## EXERCISE INSTRUCTIONS:
Copy the rows exactly as they appear, starting at the line containing "Document page, 1648x1276 pixels." and ending at the line containing "picture [361, 200, 1137, 1186]".

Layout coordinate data
★ ★ ★ ★ ★
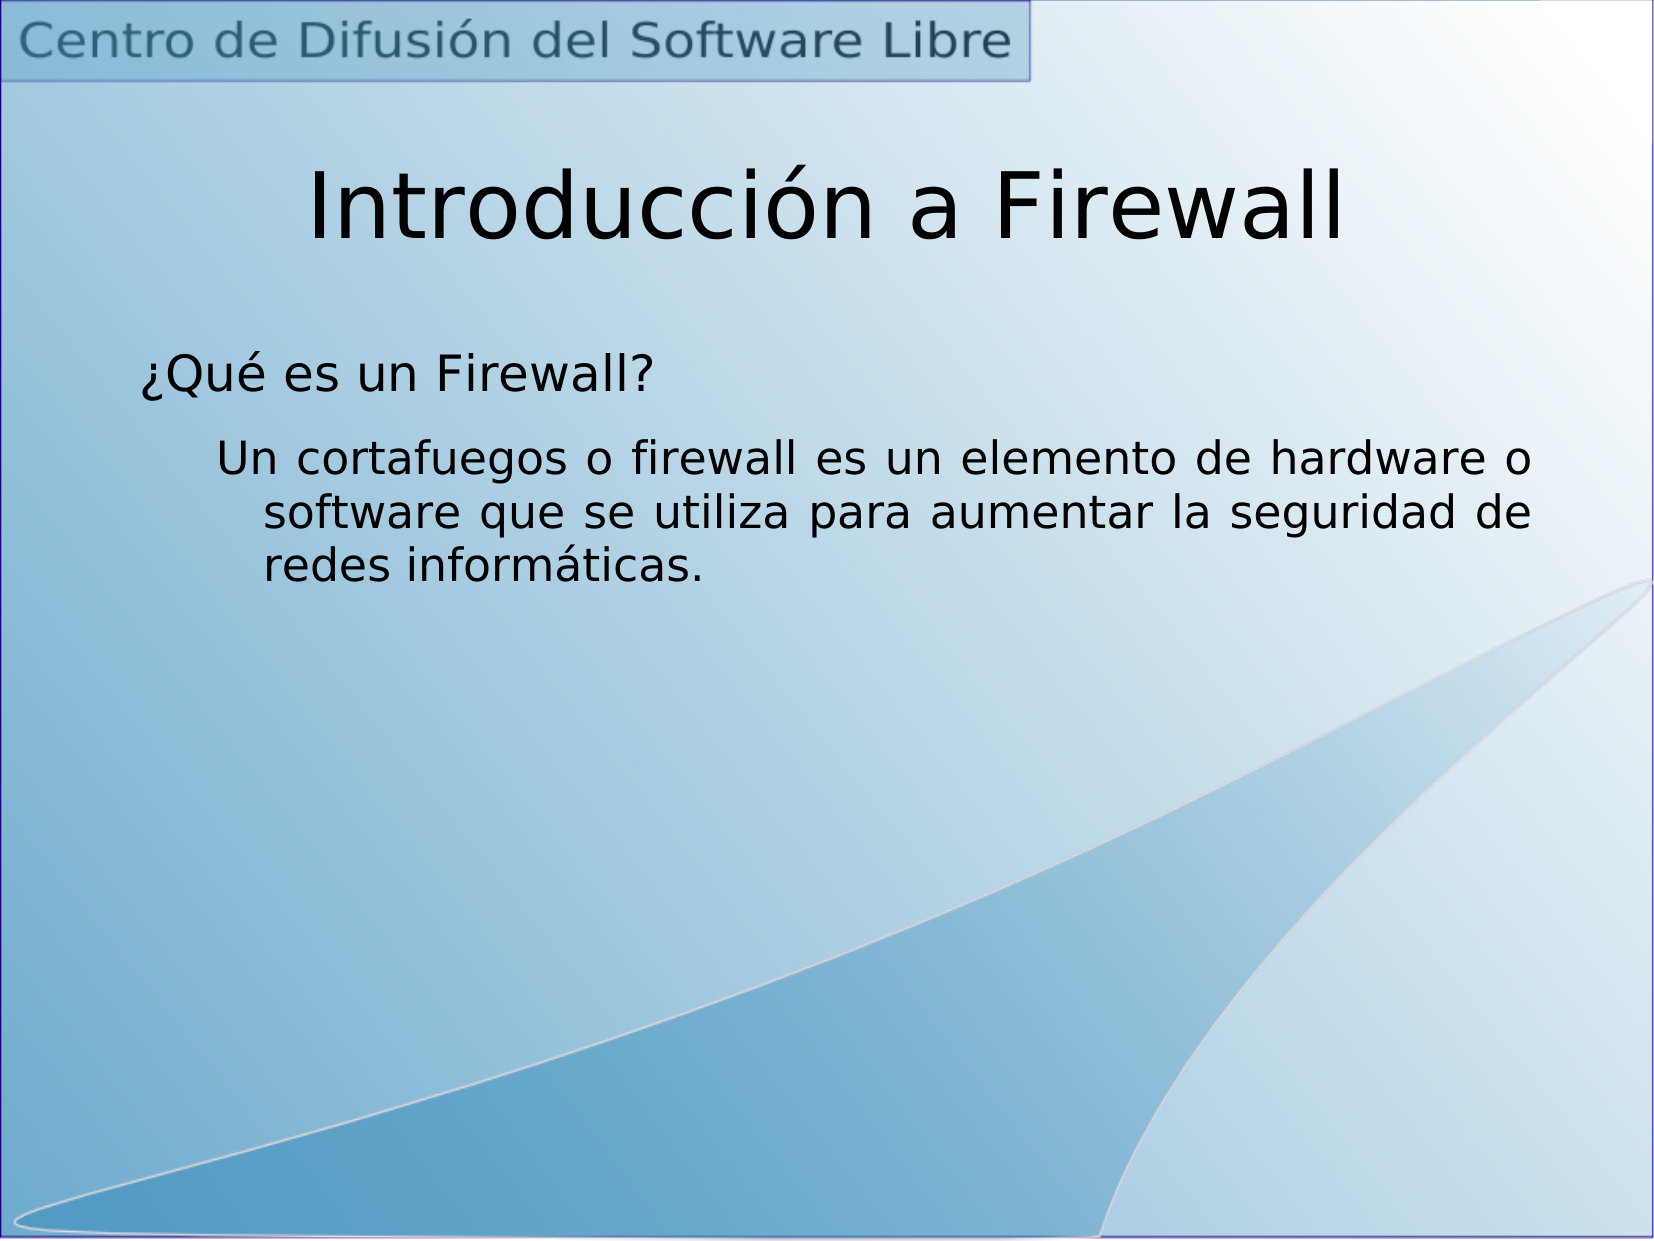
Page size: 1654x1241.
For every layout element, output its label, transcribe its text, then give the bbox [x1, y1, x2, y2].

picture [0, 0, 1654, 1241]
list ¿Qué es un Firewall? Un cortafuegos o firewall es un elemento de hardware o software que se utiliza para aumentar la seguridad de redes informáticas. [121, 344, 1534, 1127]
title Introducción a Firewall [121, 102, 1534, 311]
★ ★ ★ ★ ★
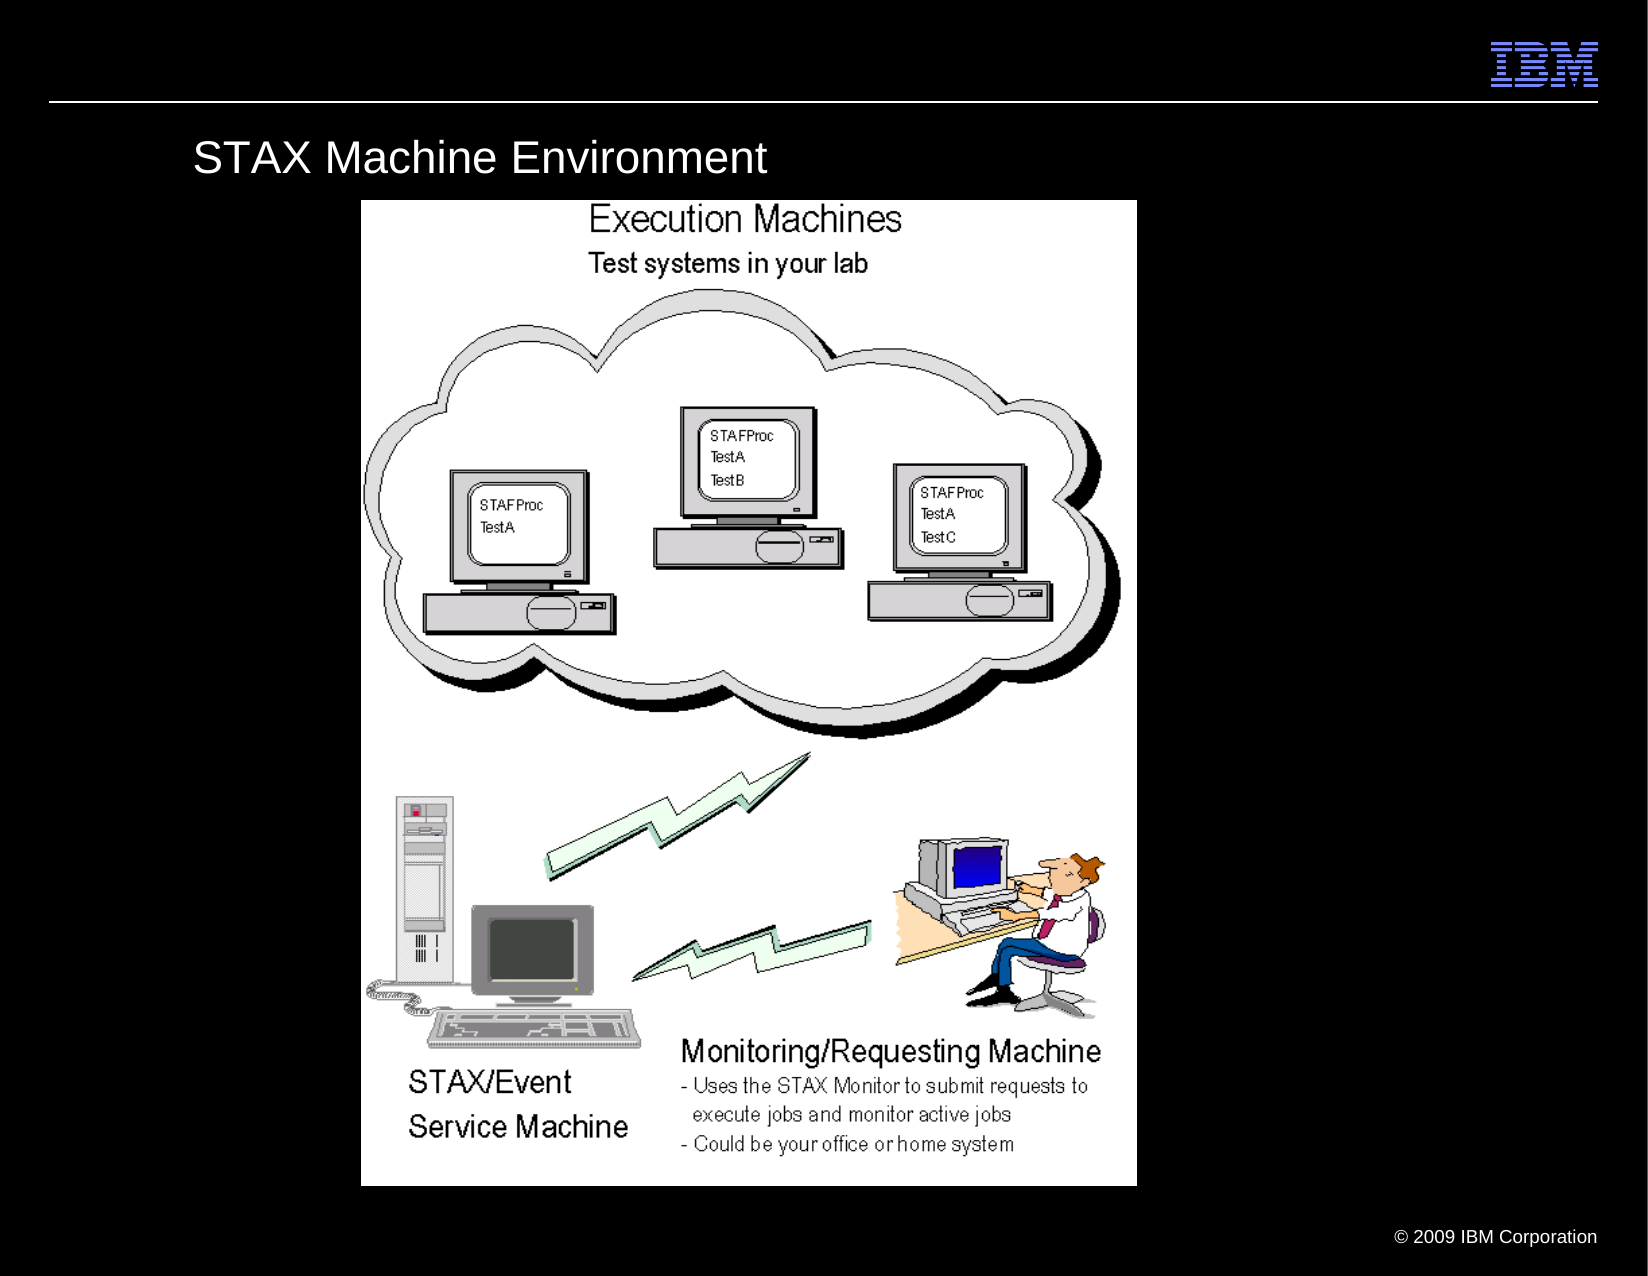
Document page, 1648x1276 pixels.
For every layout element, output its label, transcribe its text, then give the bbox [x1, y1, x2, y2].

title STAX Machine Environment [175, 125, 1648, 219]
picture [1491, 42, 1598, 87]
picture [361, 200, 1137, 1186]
★ ★ ★ ★ ★
## TASK SOLUTION:
Document page, 1648x1276 pixels.
For every layout element, output its label, transcribe its text, then give the bbox [x1, y1, x2, y2].

title STAX Machine Environment [175, 125, 1648, 219]
picture [1491, 42, 1598, 87]
picture [361, 200, 1137, 1186]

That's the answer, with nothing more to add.